Conclusion: The issue is answered against the assessee and in favour of the Revenue. Surgical cotton is not cotton in its unmanufactured state and is not covered by the declared goods entry for cotton.
Issue (ii): Whether a Tribunal decision constituted fresh information so as to attract reassessment under section 11-A of the Punjab General Sales Tax Act, 1948 and restrict the revisional power under section 21(1) of that Act.
Analysis: The revisional power under section 21(1) is distinct from reassessment under section 11-A. Section 11-A prescribes a limitation for reassessment by the Assessing Authority, whereas section 21(1) confers plenary revisional power on the Commissioner to examine legality or propriety at any time. A later judicial pronouncement does not supply fresh factual information for section 11-A; it only clarifies the correct legal position. The limitation under section 11-A therefore does not control revision under section 21(1).
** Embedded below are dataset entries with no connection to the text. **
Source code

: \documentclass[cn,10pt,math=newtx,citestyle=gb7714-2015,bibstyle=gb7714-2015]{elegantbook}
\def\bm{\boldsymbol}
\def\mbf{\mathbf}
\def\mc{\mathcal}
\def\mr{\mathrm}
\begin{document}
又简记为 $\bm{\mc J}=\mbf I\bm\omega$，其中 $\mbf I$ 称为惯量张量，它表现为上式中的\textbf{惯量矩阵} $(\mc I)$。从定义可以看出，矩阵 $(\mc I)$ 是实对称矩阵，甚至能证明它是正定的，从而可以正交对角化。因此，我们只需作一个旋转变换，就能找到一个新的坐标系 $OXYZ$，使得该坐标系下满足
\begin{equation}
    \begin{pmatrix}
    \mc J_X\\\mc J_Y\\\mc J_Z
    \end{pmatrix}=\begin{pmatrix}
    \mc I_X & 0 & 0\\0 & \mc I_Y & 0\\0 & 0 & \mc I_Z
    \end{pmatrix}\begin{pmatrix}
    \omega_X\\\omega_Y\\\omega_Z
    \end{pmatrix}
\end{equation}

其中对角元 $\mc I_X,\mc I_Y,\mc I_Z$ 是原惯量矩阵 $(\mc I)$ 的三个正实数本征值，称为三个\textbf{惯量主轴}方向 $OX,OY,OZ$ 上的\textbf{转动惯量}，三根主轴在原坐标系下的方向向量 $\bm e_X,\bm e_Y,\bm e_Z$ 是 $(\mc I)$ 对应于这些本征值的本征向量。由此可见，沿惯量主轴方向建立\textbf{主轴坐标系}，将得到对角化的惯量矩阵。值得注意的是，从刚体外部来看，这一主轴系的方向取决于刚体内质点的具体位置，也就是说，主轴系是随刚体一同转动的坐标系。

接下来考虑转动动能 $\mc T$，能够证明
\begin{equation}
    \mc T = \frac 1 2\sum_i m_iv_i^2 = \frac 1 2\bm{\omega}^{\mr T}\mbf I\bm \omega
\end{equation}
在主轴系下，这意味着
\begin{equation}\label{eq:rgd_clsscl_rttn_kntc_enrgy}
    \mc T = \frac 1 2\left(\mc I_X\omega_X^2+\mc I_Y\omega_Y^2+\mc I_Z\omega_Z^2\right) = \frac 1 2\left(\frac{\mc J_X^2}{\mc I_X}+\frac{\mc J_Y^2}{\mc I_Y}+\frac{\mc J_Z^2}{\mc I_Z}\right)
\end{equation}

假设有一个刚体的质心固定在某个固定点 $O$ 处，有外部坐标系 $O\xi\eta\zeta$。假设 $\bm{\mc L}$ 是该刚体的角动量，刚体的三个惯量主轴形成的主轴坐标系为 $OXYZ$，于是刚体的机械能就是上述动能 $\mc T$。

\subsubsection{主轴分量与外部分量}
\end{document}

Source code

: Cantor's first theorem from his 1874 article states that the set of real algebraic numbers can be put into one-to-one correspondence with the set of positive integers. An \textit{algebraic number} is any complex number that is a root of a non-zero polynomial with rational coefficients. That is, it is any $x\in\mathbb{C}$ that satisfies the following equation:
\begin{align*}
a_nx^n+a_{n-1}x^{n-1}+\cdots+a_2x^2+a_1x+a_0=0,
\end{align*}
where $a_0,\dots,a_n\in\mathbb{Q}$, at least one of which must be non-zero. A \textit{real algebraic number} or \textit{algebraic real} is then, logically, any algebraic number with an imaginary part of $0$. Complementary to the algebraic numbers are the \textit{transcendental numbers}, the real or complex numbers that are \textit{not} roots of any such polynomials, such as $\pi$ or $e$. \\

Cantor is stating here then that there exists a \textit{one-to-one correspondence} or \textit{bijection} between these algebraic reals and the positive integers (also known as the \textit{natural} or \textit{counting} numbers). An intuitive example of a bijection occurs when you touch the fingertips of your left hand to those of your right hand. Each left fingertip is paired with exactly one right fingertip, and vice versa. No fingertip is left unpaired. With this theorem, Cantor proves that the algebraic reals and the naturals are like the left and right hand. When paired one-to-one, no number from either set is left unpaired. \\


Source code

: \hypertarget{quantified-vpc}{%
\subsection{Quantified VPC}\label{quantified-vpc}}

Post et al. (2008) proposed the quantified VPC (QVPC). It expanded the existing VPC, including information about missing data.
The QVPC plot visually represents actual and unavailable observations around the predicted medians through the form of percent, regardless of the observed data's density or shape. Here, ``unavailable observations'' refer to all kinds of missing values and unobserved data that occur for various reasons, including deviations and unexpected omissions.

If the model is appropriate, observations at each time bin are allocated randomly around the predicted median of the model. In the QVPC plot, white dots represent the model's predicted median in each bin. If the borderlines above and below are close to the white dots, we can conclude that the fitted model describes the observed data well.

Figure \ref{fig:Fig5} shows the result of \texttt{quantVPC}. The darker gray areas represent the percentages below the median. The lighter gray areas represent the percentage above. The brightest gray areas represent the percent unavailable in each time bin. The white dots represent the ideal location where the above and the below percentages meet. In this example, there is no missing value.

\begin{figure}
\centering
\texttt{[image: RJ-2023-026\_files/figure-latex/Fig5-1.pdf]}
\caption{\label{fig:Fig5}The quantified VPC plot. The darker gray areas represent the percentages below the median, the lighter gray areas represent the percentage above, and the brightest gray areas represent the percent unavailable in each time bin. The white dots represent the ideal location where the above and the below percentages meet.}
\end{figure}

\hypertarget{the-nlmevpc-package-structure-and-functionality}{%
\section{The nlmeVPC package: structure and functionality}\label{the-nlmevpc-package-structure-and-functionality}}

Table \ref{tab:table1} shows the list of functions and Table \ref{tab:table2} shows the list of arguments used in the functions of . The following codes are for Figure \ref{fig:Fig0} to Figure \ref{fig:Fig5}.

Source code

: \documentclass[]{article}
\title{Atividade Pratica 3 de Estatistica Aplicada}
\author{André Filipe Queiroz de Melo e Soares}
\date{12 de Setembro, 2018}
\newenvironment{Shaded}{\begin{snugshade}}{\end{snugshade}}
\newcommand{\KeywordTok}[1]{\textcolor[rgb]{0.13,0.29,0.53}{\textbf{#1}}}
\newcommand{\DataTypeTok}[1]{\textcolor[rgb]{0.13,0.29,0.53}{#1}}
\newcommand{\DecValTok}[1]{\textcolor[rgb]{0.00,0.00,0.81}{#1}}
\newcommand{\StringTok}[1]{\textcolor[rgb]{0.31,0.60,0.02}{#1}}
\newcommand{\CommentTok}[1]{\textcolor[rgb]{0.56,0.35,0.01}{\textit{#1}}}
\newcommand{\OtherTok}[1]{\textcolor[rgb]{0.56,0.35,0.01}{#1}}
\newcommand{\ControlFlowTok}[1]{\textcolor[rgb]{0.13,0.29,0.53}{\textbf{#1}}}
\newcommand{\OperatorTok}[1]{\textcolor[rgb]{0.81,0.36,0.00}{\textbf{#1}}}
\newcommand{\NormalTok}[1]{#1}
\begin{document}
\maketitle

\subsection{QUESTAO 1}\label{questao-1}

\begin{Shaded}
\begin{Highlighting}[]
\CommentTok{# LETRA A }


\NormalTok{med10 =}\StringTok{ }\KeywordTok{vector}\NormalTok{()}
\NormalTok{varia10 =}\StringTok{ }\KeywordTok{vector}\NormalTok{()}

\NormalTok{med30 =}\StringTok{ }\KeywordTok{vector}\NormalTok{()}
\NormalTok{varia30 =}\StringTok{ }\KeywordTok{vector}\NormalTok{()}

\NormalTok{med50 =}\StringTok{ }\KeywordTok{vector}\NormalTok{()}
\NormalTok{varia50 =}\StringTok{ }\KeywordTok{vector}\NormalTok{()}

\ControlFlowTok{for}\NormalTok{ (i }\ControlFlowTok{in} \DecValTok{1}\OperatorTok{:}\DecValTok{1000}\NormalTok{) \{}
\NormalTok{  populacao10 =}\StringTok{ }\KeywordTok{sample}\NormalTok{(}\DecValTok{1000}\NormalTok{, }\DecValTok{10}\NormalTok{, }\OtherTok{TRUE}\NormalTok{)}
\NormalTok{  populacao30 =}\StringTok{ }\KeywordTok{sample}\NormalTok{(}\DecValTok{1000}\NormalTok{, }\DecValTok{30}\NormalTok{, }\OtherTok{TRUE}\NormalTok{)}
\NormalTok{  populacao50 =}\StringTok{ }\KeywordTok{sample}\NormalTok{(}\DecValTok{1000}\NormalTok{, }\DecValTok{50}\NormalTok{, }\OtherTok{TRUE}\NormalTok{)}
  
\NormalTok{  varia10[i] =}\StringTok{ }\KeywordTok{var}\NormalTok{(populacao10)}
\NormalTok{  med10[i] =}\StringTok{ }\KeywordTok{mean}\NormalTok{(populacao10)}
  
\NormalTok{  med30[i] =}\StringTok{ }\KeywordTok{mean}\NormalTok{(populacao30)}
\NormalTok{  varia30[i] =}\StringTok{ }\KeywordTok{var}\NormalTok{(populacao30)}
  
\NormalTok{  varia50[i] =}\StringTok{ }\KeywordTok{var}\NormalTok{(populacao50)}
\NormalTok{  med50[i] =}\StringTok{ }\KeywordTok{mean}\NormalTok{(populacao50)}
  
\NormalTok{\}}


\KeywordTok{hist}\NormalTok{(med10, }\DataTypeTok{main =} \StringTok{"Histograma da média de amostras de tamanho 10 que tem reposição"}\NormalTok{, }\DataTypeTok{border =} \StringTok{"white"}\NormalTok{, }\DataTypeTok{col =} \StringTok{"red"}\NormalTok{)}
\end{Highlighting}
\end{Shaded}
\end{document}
Conclusion: The issue is answered against the assessee and in favour of the Revenue. The Tribunal decision did not bar exercise of revisional power under section 21(1), and section 11-A limitation was inapplicable.
Final Conclusion: The references were answered in favour of the Revenue, holding that surgical cotton is a manufactured commodity distinct from unmanufactured cotton and that the revisional assessment under the Punjab Act was not barred by the limitation applicable to reassessment.
Ratio Decidendi: Where processing produces a commercially distinct article with a different name, character and use, the result is manufacture and the original declared goods description does not continue to apply; separate revisional power is not curtailed by the reassessment limitation unless the statute expressly so provides.